Продвинемся чуть дальше – сопоставим не тело и мысль философа, а, например, его мысль и сексуальную ориентацию.
Витгенштейн отрицал, что его гомосексуальность как-то повлияла на его философию (об этом мы знаем со слов человека, который задал ему этот глупый вопрос). Но даже если Витгенштейн так думал, что не факт, трудно представить, что его сексуальность никак не повлияла на его психологию (о чём со всей очевидностью, кстати сказать, свидетельствуют дневники философа).
Что же получается? Отрицать влияние психологии человека на его философские суждения было бы нелепо, а говорить о его психологии, не учитывая сексуальную ориентацию, странно (тем более если речь идёт о весьма нетолерантном обществе, запретах, концепции греха и т. д.).
Но где в теле человека начинается и заканчивается сексуальная ориентация? А если она вообще наследственная – эта ориентация? Двое из трех братьев Людвига, покончивших жизнь самоубийством, были гомосексуальны. Так что без «тела», надо полагать, не обошлось.
Так или иначе, но конструкция – «более» реально, «менее» реально – никак не применима к реальности. Что-то или происходит, или не происходит. Здесь нет промежуточных положений.
Можно, наверное, говорить о том, что факты, обнаруживаемые нами в пространстве реальности, могут располагаться ближе или дальше от какого-то другого факта реальности (того, что происходит), но нельзя говорить, что один факт «лучше» (реальнее) или «хуже» (нереальнее) другого.
Попытки «разрезать» реальность, отделяя таким образом одни факты реальности от других, естественны для внутреннего устройства нашего языка, требующего выделить, зафиксировать и противопоставить.
Но вся эта столь привычная нам логика языка, как мы видели на примере «я», «наблюдателя», «объективного/субъективного» и проч., никаким образом не соответствует реальности.
Внутренне устройство языка прячет реальность от нас, воздвигает ложные конструкции, устанавливает несуществующие в действительности границы, фиксирует (сепарирует и останавливает) то, что происходит (то есть фальсифицирует), но выдаёт полученный результат за отчёт о том, что происходит на самом деле.
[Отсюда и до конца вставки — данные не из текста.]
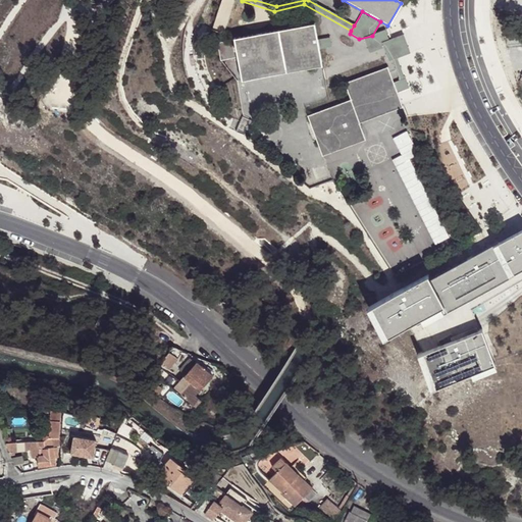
[(316,47),(315,40),(311,23),(231,38),(231,40),(236,58),(240,81),(320,66),(316,47)]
Мы полагаем, например, что использование глаголов – это способ сказать о том, что происходит. Но это только иллюзия. В действительности любое слово, а глаголы в особенности, сворачивает происходящее как бы внутрь самого себя [© С. Пинкер]. Язык не способен схватить процессуальность (это, надо полагать, и в принципе невозможно).
Именно в этом смысле, мне кажется, следует понимать и «стену языка» Жака Лакана, и знаменитый афоризм Витгенштейна: «О чём невозможно говорить, о том следует молчать», с его же собственным уточнением, что в этом пункте его «Логико-философского трактата» скрыто больше, нежели во всех остальных.
Реальность – это то, что происходит, а язык бессилен схватить это происходящее. Он как фотопленка, фиксирующая и останавливающая движение.
Можно обнаружить факты реальности, но даже просто называя (обозначая) их, мы тут же и неизбежно попадаем в плен к языковым играм, оказываемся в содержании, неверифицируемом с точки зрения «принципа достоверности».
«Изготовление» фактов
Мы в плену совершенно естественных и при этом фундаментальных заблуждений.